My friend was killed. It’s sentence that gets stuck in the throat. Even writing it out requires an incredible amount of cognitive dissonance. It doesn’t feel like it can be possible. And yet, go to any news site and you’ll see the headlines about her death on the front page.
Sarah Milgrim and her boyfriend, Yaron Lischinsky, were shot dead last night in an act of antisemitism outside of a Jewish event in D.C. Most of the headlines don’t mention their names, just their jobs at the Israeli Embassy.
Since I woke up to the text this morning I’ve been trying to process it — her death and the senseless, horrible circumstances that have made it international news. On the phone with another friend my brain and my mouth couldn’t connect with the deep pit in my stomach. All I could think is that the English language is woefully deficient when it comes to tragedy and grief.
Sarah and I hadn’t spoken in a few years. She was one of those friends I’d think about reaching out to from time to time but then never did, whether it was because I’d get caught up in my own life, the awkwardness of reaching out to someone after months (or years) of silence, or the false intimacy of social media that made me feel like I knew what she was up to anyway.
I feel sad and sick and regretful that I hadn’t stayed in touch. And then I feel guilt and shame because this isn’t about me and in the twisted grief Olympics, maybe I shouldn’t be as sad as I am because others knew her better.
We first met in elementary orchestra, but we didn’t become friends until middle school when we sat next to each other in our gifted class. I couldn’t tell you what exactly the curriculum was, only that we to took a lot of personality and career aptitude tests, played stock market games, and wrote notes back and forth when our teacher thought we were filling out self reflections. It was, in other words, a great place for building a friendship.
Sarah was brilliant and curious, someone who liked school because she loved to learn, not because she had something to prove.
In high school she convinced me to rejoin the orchestra. Unlike me, Sarah was disciplined in daily practice and was often up in the first or second chair. She had a beautiful singing voice, took opera lessons, and was one of the reasons I’d sign up for our school musicals even though I’d have to hide my horrible singing voice in the back of the ensemble.

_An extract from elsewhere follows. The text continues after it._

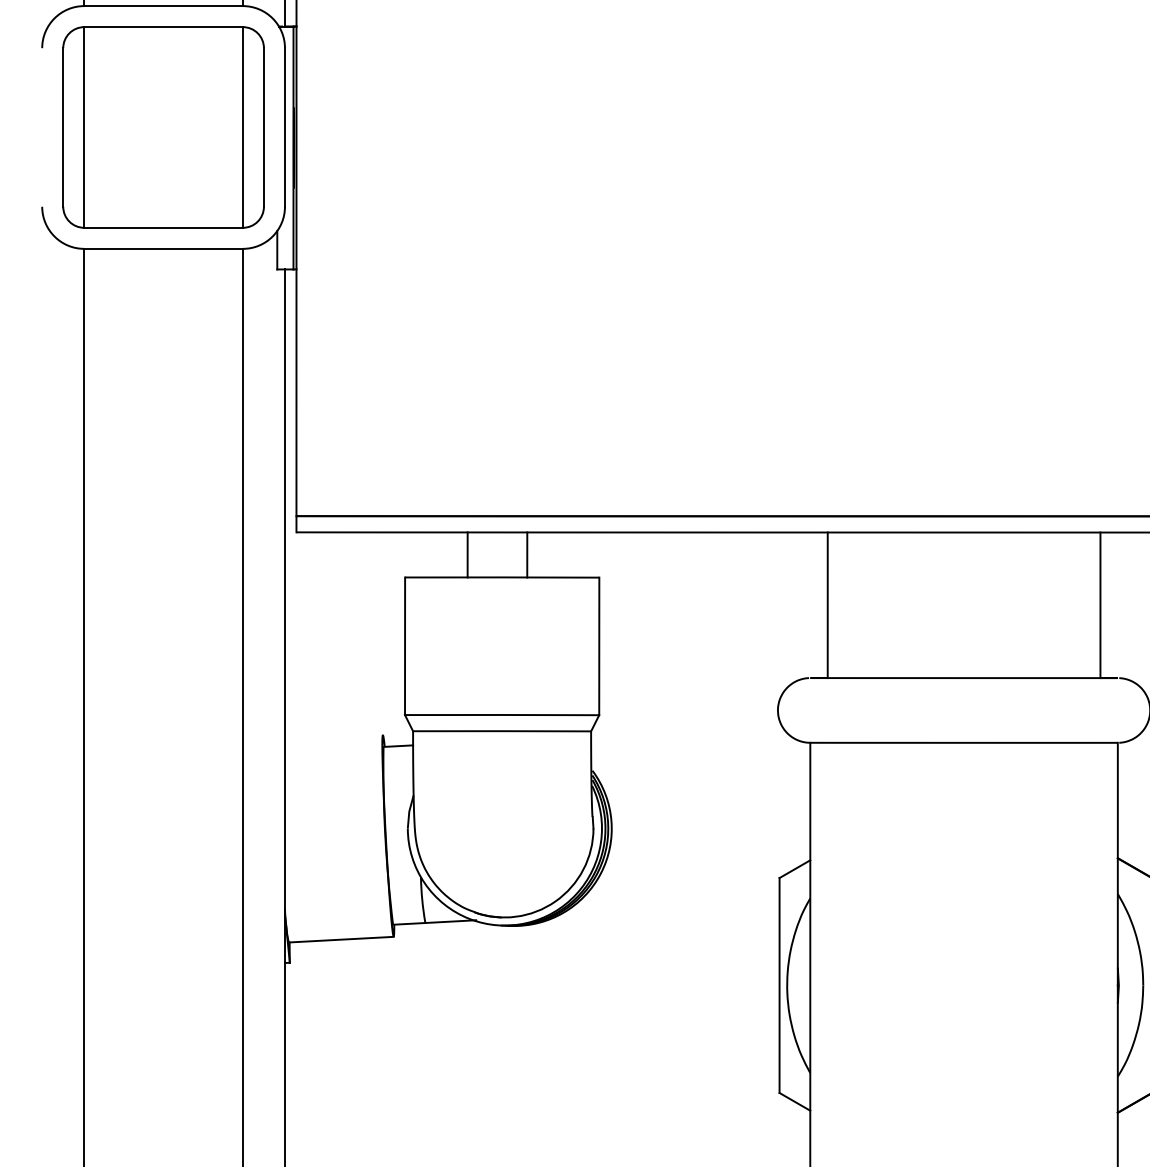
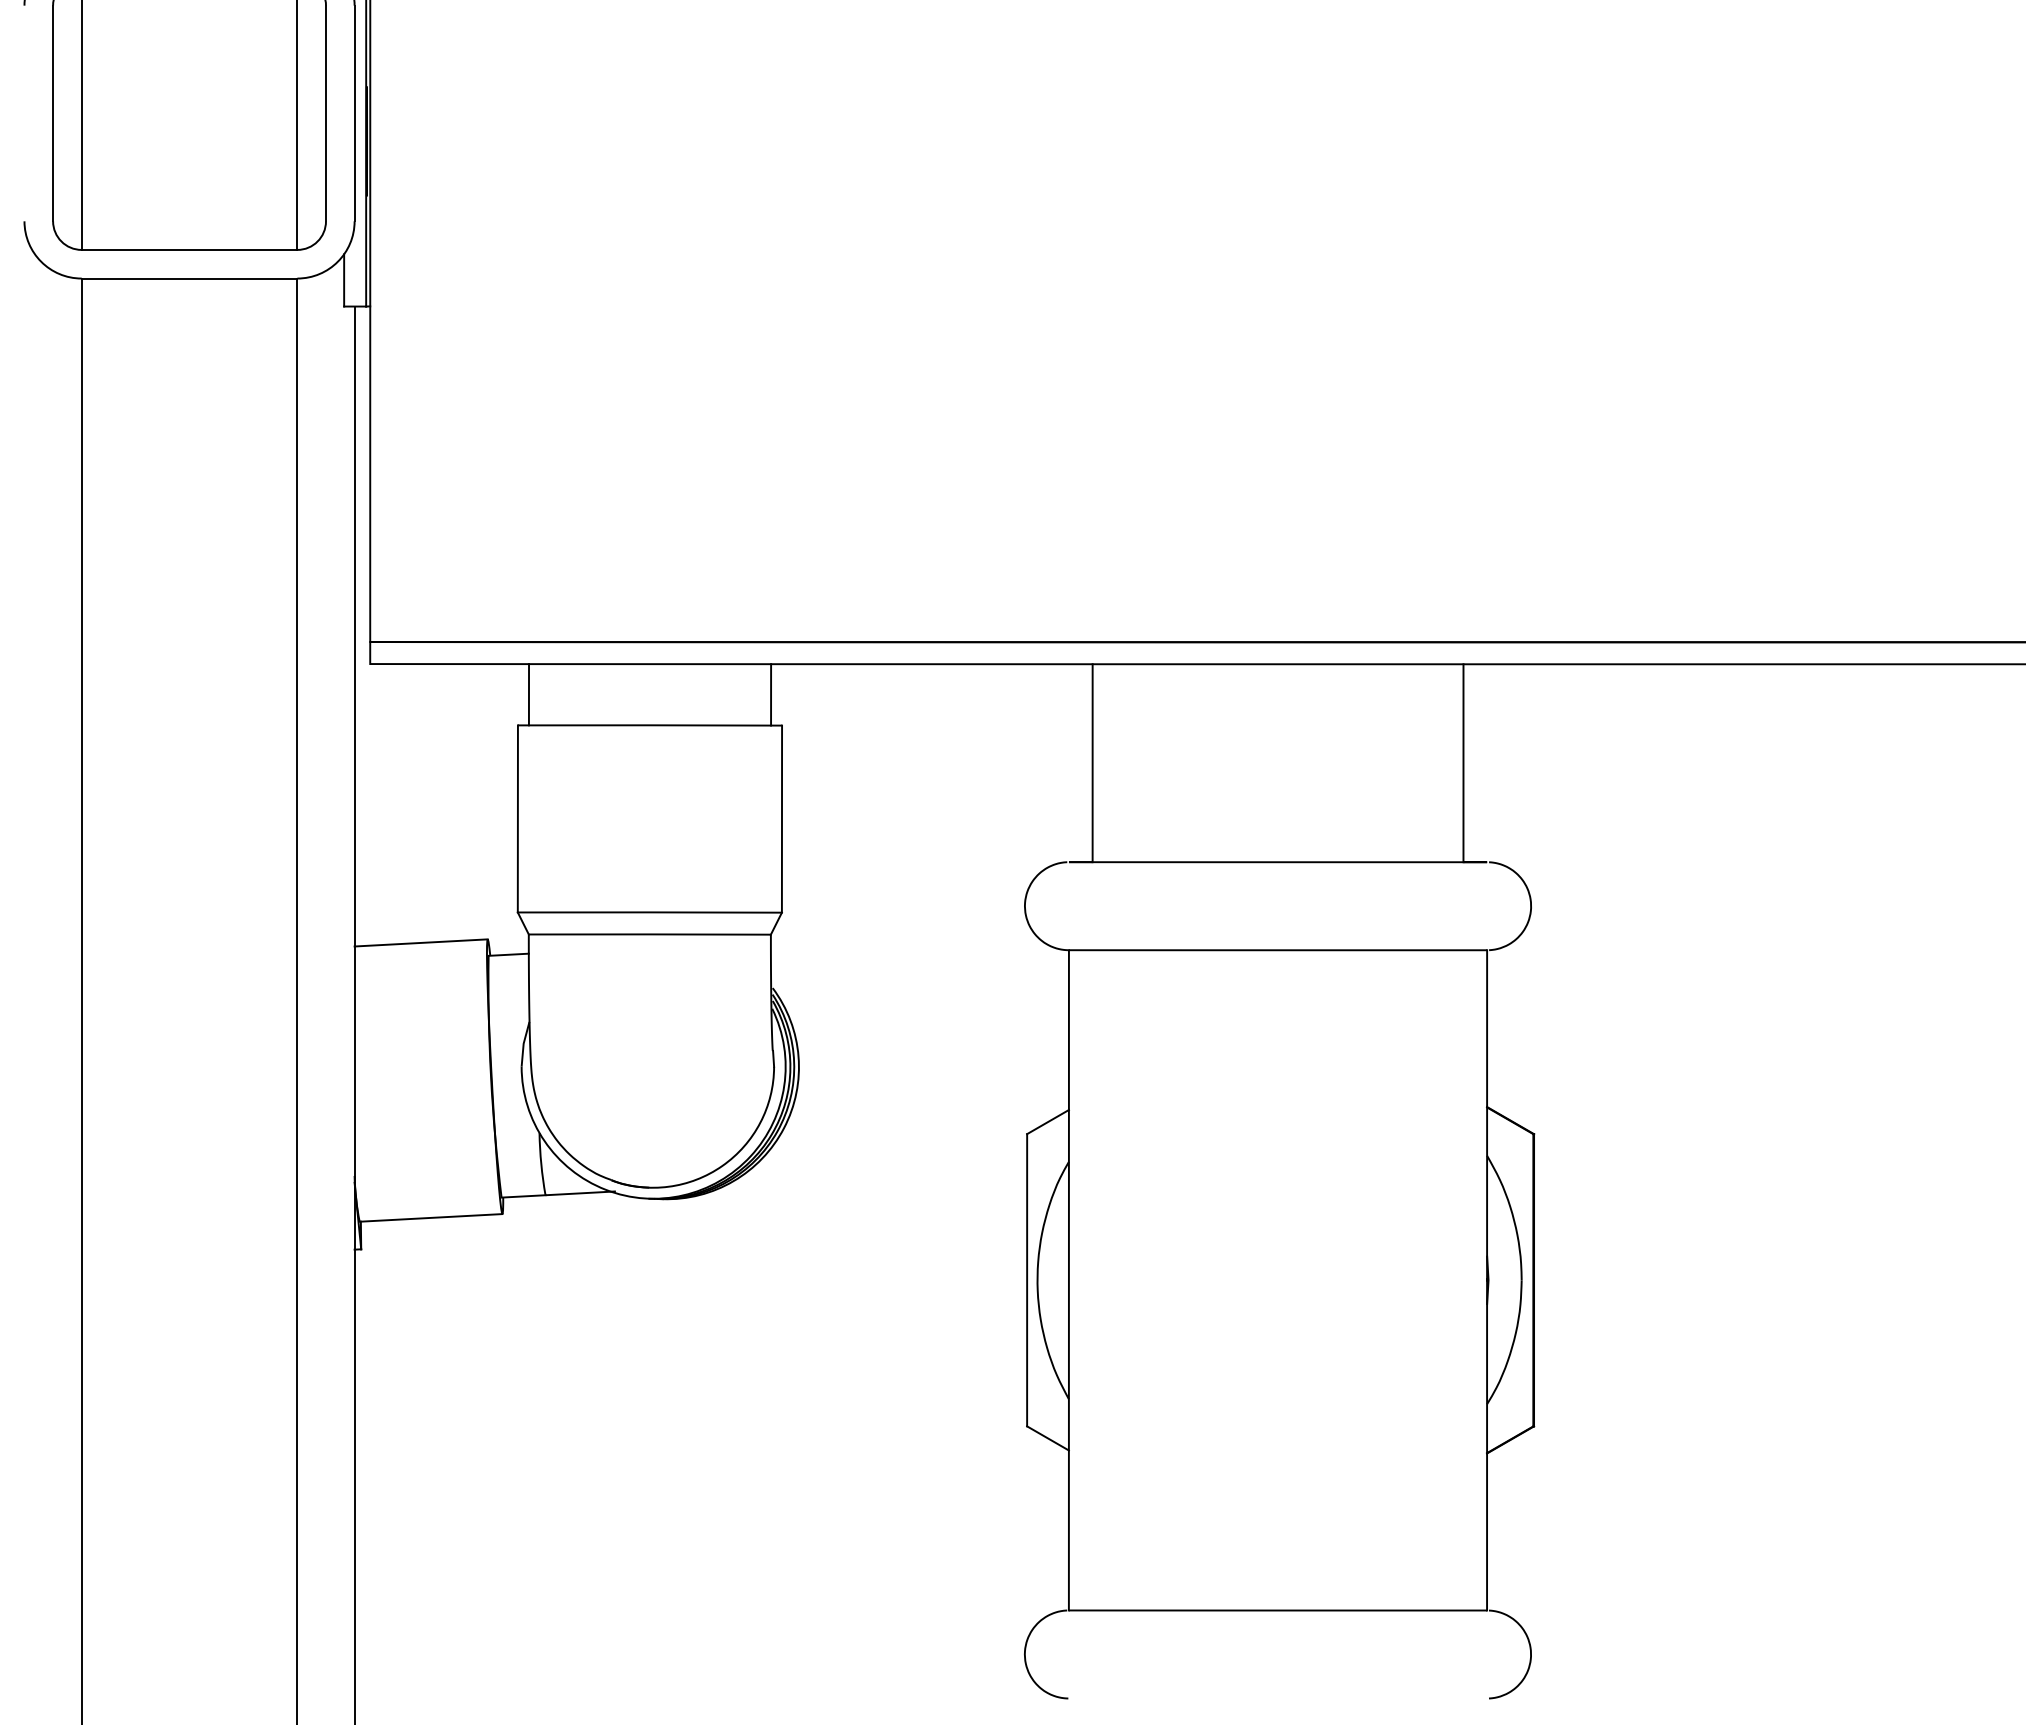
line: (467, 554) -> (528, 694), moved
line: (527, 554) -> (771, 694), moved
line: (333, 737) -> (420, 942), added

She was funny, unafraid of being goofy, and a master of silly faces and silly voices. It’s cliche to talk about the brightness and kindness of someone who’s died, but Sarah truly was someone who brought joy to those around her.
She adored animals, most of all her goldendoodles, Chelsea and Andy, and her black and white bunny, Pablo. She was a vegetarian before it was cool. I still remember the horror on her face that time she discovered bacon on her Panera grilled cheese.
We’d go shopping together at Forever 21 and H&M—the only places we could afford on our middle school allowances. God, I was always so jealous of her style. Even against the middle school pressure to all dress the same, she would added her own flair to whatever she was wearing. She always seemed to know who she was and where she was going.
It’s strange, the things we remember. One of my most distinct memories is being at her house putting together a project for our 8th grade science class. We had to figure out a solution to the submarine test and we ran around her house testing out different bottles, throwing a lot of Alka Seltzer down the sink to make a pill bottle go up and down, up and down, up and down.
All day I’ve been trying to squeeze every memory of her out of my brain, as if archiving the details of her life can erase yesterday’s tragedy. I’ve been looking through old photos and most of what I can find is from our school dances.
These pretty, posed photos are nice, but what I really want are the silly, blurry selfies that were probably left behind on our sliding keyboard phones and someone’s mom’s iMac photo booth.
Our freshman year of college I visited her at KU. I remember that bittersweet pride of seeing the life a friend has built a part from you. Like most old friends we never had a falling out, we just slowly fell into separate lives. These past few years I cheered from afar as she traveled the world, earned two Masters’ degrees, and moved to D.C.
I think about how much I’ve changed and grown since middle school and realize Sarah probably did too. Perhaps I’m mourning a different person than the one who died (the Prairie Village teenage girl I’m mourning probably hasn’t existed in years). But maybe that makes it all the more heartbreaking, because I’m sure the person she was at 26 was even more beautiful, passionate, and richly complex than she was at 16. Those who have known her best probably have more stories to tell, stories I hope they will tell. I know I’ve only scratched the surface.
As I write this, I fear her life will be overshadowed by the global politics of her death. I fear she’ll be a pawn in this vitriolic hate when all she ever wanted was peace (she literally got her Master’s from the United Nation’s University of Peace). And I can’t help but be slightly bothered that many of media headlines seem focused on the marriage that would have been and not the accomplishments she herself would have made.
In middle school we all think we’re going to change the world. From what I can tell, she was a rare grown-up who still believed she could.
-M
Sorry for your loss. It was terrible and senseless.